**Dataset excerpts:**
══════
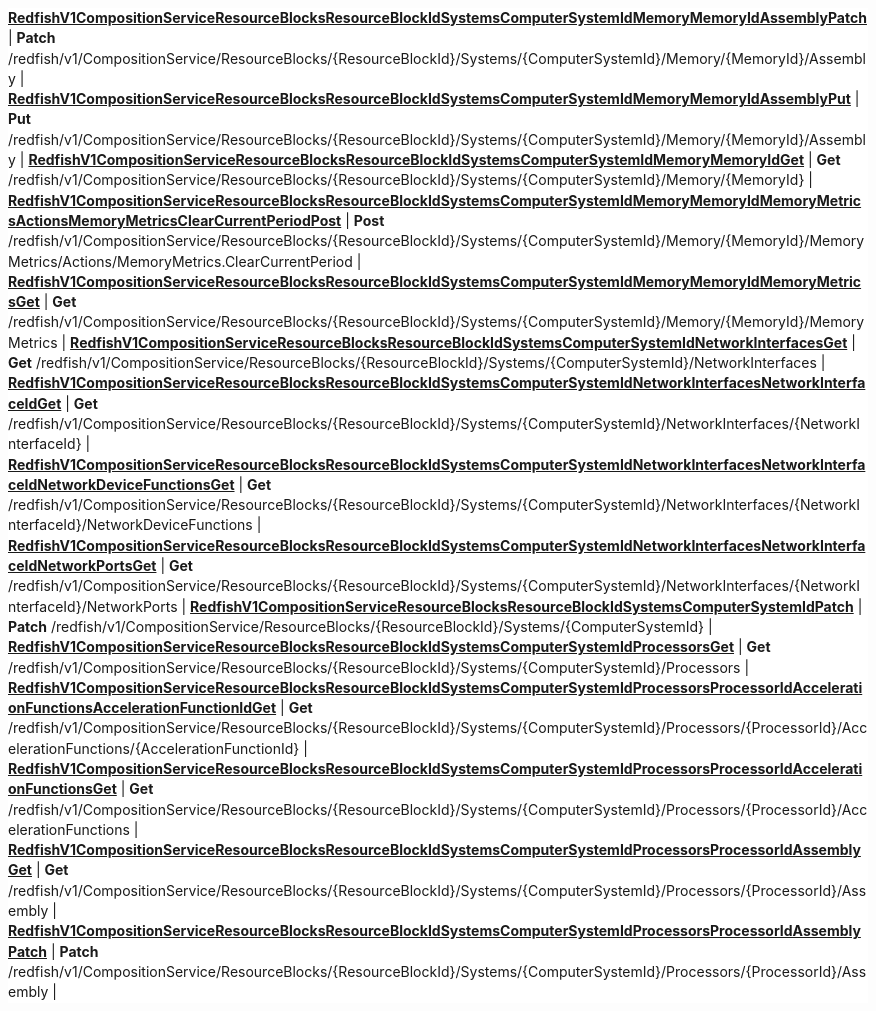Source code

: [**RedfishV1CompositionServiceResourceBlocksResourceBlockIdSystemsComputerSystemIdMemoryMemoryIdAssemblyPatch**](DefaultApi.md#RedfishV1CompositionServiceResourceBlocksResourceBlockIdSystemsComputerSystemIdMemoryMemoryIdAssemblyPatch) | **Patch** /redfish/v1/CompositionService/ResourceBlocks/{ResourceBlockId}/Systems/{ComputerSystemId}/Memory/{MemoryId}/Assembly | 
[**RedfishV1CompositionServiceResourceBlocksResourceBlockIdSystemsComputerSystemIdMemoryMemoryIdAssemblyPut**](DefaultApi.md#RedfishV1CompositionServiceResourceBlocksResourceBlockIdSystemsComputerSystemIdMemoryMemoryIdAssemblyPut) | **Put** /redfish/v1/CompositionService/ResourceBlocks/{ResourceBlockId}/Systems/{ComputerSystemId}/Memory/{MemoryId}/Assembly | 
[**RedfishV1CompositionServiceResourceBlocksResourceBlockIdSystemsComputerSystemIdMemoryMemoryIdGet**](DefaultApi.md#RedfishV1CompositionServiceResourceBlocksResourceBlockIdSystemsComputerSystemIdMemoryMemoryIdGet) | **Get** /redfish/v1/CompositionService/ResourceBlocks/{ResourceBlockId}/Systems/{ComputerSystemId}/Memory/{MemoryId} | 
[**RedfishV1CompositionServiceResourceBlocksResourceBlockIdSystemsComputerSystemIdMemoryMemoryIdMemoryMetricsActionsMemoryMetricsClearCurrentPeriodPost**](DefaultApi.md#RedfishV1CompositionServiceResourceBlocksResourceBlockIdSystemsComputerSystemIdMemoryMemoryIdMemoryMetricsActionsMemoryMetricsClearCurrentPeriodPost) | **Post** /redfish/v1/CompositionService/ResourceBlocks/{ResourceBlockId}/Systems/{ComputerSystemId}/Memory/{MemoryId}/MemoryMetrics/Actions/MemoryMetrics.ClearCurrentPeriod | 
[**RedfishV1CompositionServiceResourceBlocksResourceBlockIdSystemsComputerSystemIdMemoryMemoryIdMemoryMetricsGet**](DefaultApi.md#RedfishV1CompositionServiceResourceBlocksResourceBlockIdSystemsComputerSystemIdMemoryMemoryIdMemoryMetricsGet) | **Get** /redfish/v1/CompositionService/ResourceBlocks/{ResourceBlockId}/Systems/{ComputerSystemId}/Memory/{MemoryId}/MemoryMetrics | 
[**RedfishV1CompositionServiceResourceBlocksResourceBlockIdSystemsComputerSystemIdNetworkInterfacesGet**](DefaultApi.md#RedfishV1CompositionServiceResourceBlocksResourceBlockIdSystemsComputerSystemIdNetworkInterfacesGet) | **Get** /redfish/v1/CompositionService/ResourceBlocks/{ResourceBlockId}/Systems/{ComputerSystemId}/NetworkInterfaces | 
[**RedfishV1CompositionServiceResourceBlocksResourceBlockIdSystemsComputerSystemIdNetworkInterfacesNetworkInterfaceIdGet**](DefaultApi.md#RedfishV1CompositionServiceResourceBlocksResourceBlockIdSystemsComputerSystemIdNetworkInterfacesNetworkInterfaceIdGet) | **Get** /redfish/v1/CompositionService/ResourceBlocks/{ResourceBlockId}/Systems/{ComputerSystemId}/NetworkInterfaces/{NetworkInterfaceId} | 
[**RedfishV1CompositionServiceResourceBlocksResourceBlockIdSystemsComputerSystemIdNetworkInterfacesNetworkInterfaceIdNetworkDeviceFunctionsGet**](DefaultApi.md#RedfishV1CompositionServiceResourceBlocksResourceBlockIdSystemsComputerSystemIdNetworkInterfacesNetworkInterfaceIdNetworkDeviceFunctionsGet) | **Get** /redfish/v1/CompositionService/ResourceBlocks/{ResourceBlockId}/Systems/{ComputerSystemId}/NetworkInterfaces/{NetworkInterfaceId}/NetworkDeviceFunctions | 
[**RedfishV1CompositionServiceResourceBlocksResourceBlockIdSystemsComputerSystemIdNetworkInterfacesNetworkInterfaceIdNetworkPortsGet**](DefaultApi.md#RedfishV1CompositionServiceResourceBlocksResourceBlockIdSystemsComputerSystemIdNetworkInterfacesNetworkInterfaceIdNetworkPortsGet) | **Get** /redfish/v1/CompositionService/ResourceBlocks/{ResourceBlockId}/Systems/{ComputerSystemId}/NetworkInterfaces/{NetworkInterfaceId}/NetworkPorts | 
[**RedfishV1CompositionServiceResourceBlocksResourceBlockIdSystemsComputerSystemIdPatch**](DefaultApi.md#RedfishV1CompositionServiceResourceBlocksResourceBlockIdSystemsComputerSystemIdPatch) | **Patch** /redfish/v1/CompositionService/ResourceBlocks/{ResourceBlockId}/Systems/{ComputerSystemId} | 
[**RedfishV1CompositionServiceResourceBlocksResourceBlockIdSystemsComputerSystemIdProcessorsGet**](DefaultApi.md#RedfishV1CompositionServiceResourceBlocksResourceBlockIdSystemsComputerSystemIdProcessorsGet) | **Get** /redfish/v1/CompositionService/ResourceBlocks/{ResourceBlockId}/Systems/{ComputerSystemId}/Processors | 
[**RedfishV1CompositionServiceResourceBlocksResourceBlockIdSystemsComputerSystemIdProcessorsProcessorIdAccelerationFunctionsAccelerationFunctionIdGet**](DefaultApi.md#RedfishV1CompositionServiceResourceBlocksResourceBlockIdSystemsComputerSystemIdProcessorsProcessorIdAccelerationFunctionsAccelerationFunctionIdGet) | **Get** /redfish/v1/CompositionService/ResourceBlocks/{ResourceBlockId}/Systems/{ComputerSystemId}/Processors/{ProcessorId}/AccelerationFunctions/{AccelerationFunctionId} | 
[**RedfishV1CompositionServiceResourceBlocksResourceBlockIdSystemsComputerSystemIdProcessorsProcessorIdAccelerationFunctionsGet**](DefaultApi.md#RedfishV1CompositionServiceResourceBlocksResourceBlockIdSystemsComputerSystemIdProcessorsProcessorIdAccelerationFunctionsGet) | **Get** /redfish/v1/CompositionService/ResourceBlocks/{ResourceBlockId}/Systems/{ComputerSystemId}/Processors/{ProcessorId}/AccelerationFunctions | 
[**RedfishV1CompositionServiceResourceBlocksResourceBlockIdSystemsComputerSystemIdProcessorsProcessorIdAssemblyGet**](DefaultApi.md#RedfishV1CompositionServiceResourceBlocksResourceBlockIdSystemsComputerSystemIdProcessorsProcessorIdAssemblyGet) | **Get** /redfish/v1/CompositionService/ResourceBlocks/{ResourceBlockId}/Systems/{ComputerSystemId}/Processors/{ProcessorId}/Assembly | 
[**RedfishV1CompositionServiceResourceBlocksResourceBlockIdSystemsComputerSystemIdProcessorsProcessorIdAssemblyPatch**](DefaultApi.md#RedfishV1CompositionServiceResourceBlocksResourceBlockIdSystemsComputerSystemIdProcessorsProcessorIdAssemblyPatch) | **Patch** /redfish/v1/CompositionService/ResourceBlocks/{ResourceBlockId}/Systems/{ComputerSystemId}/Processors/{ProcessorId}/Assembly |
══════
**Activity:**
Work out how many lines in the entries contain the string "Patch", then reply with that number and nothing more.

**Solved problem:**
3